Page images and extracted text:
>>

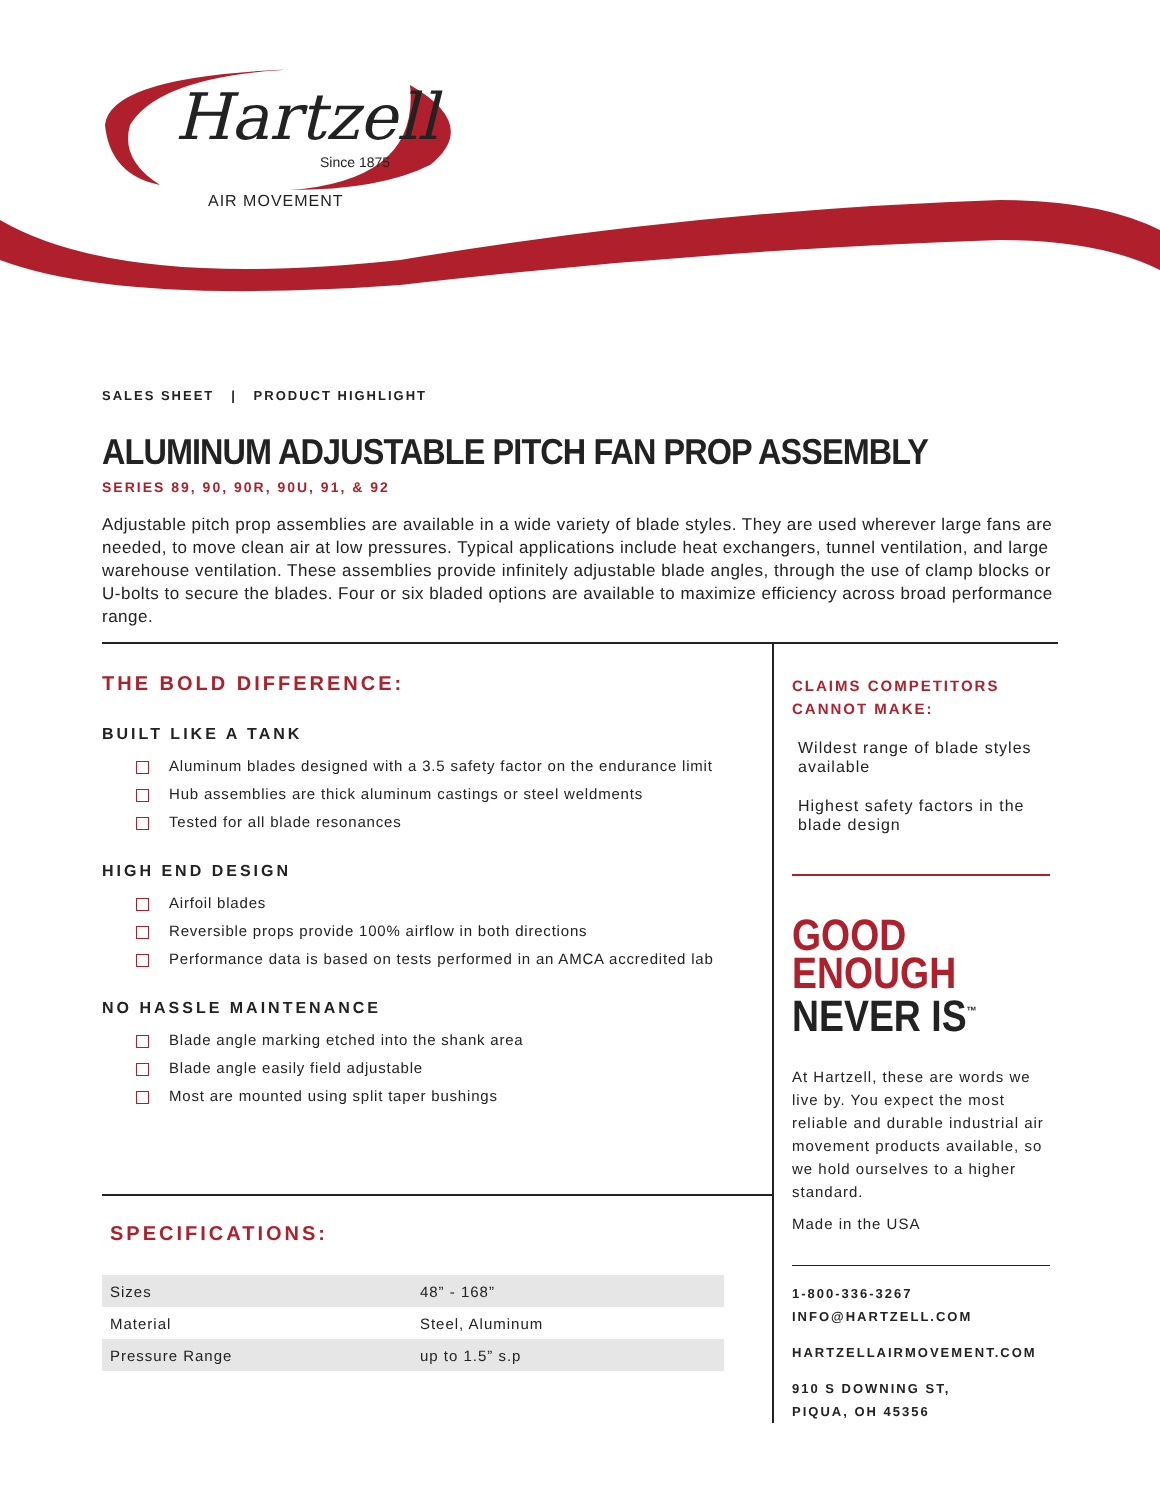Hartzell
Since 1875
AIR MOVEMENT
SALES SHEET | PRODUCT HIGHLIGHT
ALUMINUM ADJUSTABLE PITCH FAN PROP ASSEMBLY
SERIES 89, 90, 90R, 90U, 91, & 92
Adjustable pitch prop assemblies are available in a wide variety of blade styles. They are used wherever large fans are needed, to move clean air at low pressures. Typical applications include heat exchangers, tunnel ventilation, and large warehouse ventilation. These assemblies provide infinitely adjustable blade angles, through the use of clamp blocks or U-bolts to secure the blades. Four or six bladed options are available to maximize efficiency across broad performance range.
THE BOLD DIFFERENCE:
BUILT LIKE A TANK
Aluminum blades designed with a 3.5 safety factor on the endurance limit
Hub assemblies are thick aluminum castings or steel weldments
Tested for all blade resonances
HIGH END DESIGN
Airfoil blades
Reversible props provide 100% airflow in both directions
Performance data is based on tests performed in an AMCA accredited lab
NO HASSLE MAINTENANCE
Blade angle marking etched into the shank area
Blade angle easily field adjustable
Most are mounted using split taper bushings
SPECIFICATIONS:
| Sizes | 48” - 168” |
| Material | Steel, Aluminum |
| Pressure Range | up to 1.5” s.p |
CLAIMS COMPETITORS CANNOT MAKE:
Wildest range of blade styles available
Highest safety factors in the blade design
GOOD
ENOUGH
NEVER IS<sup>™</sup>
At Hartzell, these are words we live by. You expect the most reliable and durable industrial air movement products available, so we hold ourselves to a higher standard.
Made in the USA
1-800-336-3267
INFO@HARTZELL.COM
HARTZELLAIRMOVEMENT.COM
910 S DOWNING ST,
PIQUA, OH 45356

<<

▶ EXERCISE OBJECTIVE: Print, with pictures removed, exactly the lines of the records above from the top through the line containing "NO HASSLE MAINTENANCE".

▶ EXPECTED ANSWER:
Hartzell
Since 1875
AIR MOVEMENT
SALES SHEET | PRODUCT HIGHLIGHT
ALUMINUM ADJUSTABLE PITCH FAN PROP ASSEMBLY
SERIES 89, 90, 90R, 90U, 91, & 92
Adjustable pitch prop assemblies are available in a wide variety of blade styles. They are used wherever large fans are needed, to move clean air at low pressures. Typical applications include heat exchangers, tunnel ventilation, and large warehouse ventilation. These assemblies provide infinitely adjustable blade angles, through the use of clamp blocks or U-bolts to secure the blades. Four or six bladed options are available to maximize efficiency across broad performance range.
THE BOLD DIFFERENCE:
BUILT LIKE A TANK
Aluminum blades designed with a 3.5 safety factor on the endurance limit
Hub assemblies are thick aluminum castings or steel weldments
Tested for all blade resonances
HIGH END DESIGN
Airfoil blades
Reversible props provide 100% airflow in both directions
Performance data is based on tests performed in an AMCA accredited lab
NO HASSLE MAINTENANCE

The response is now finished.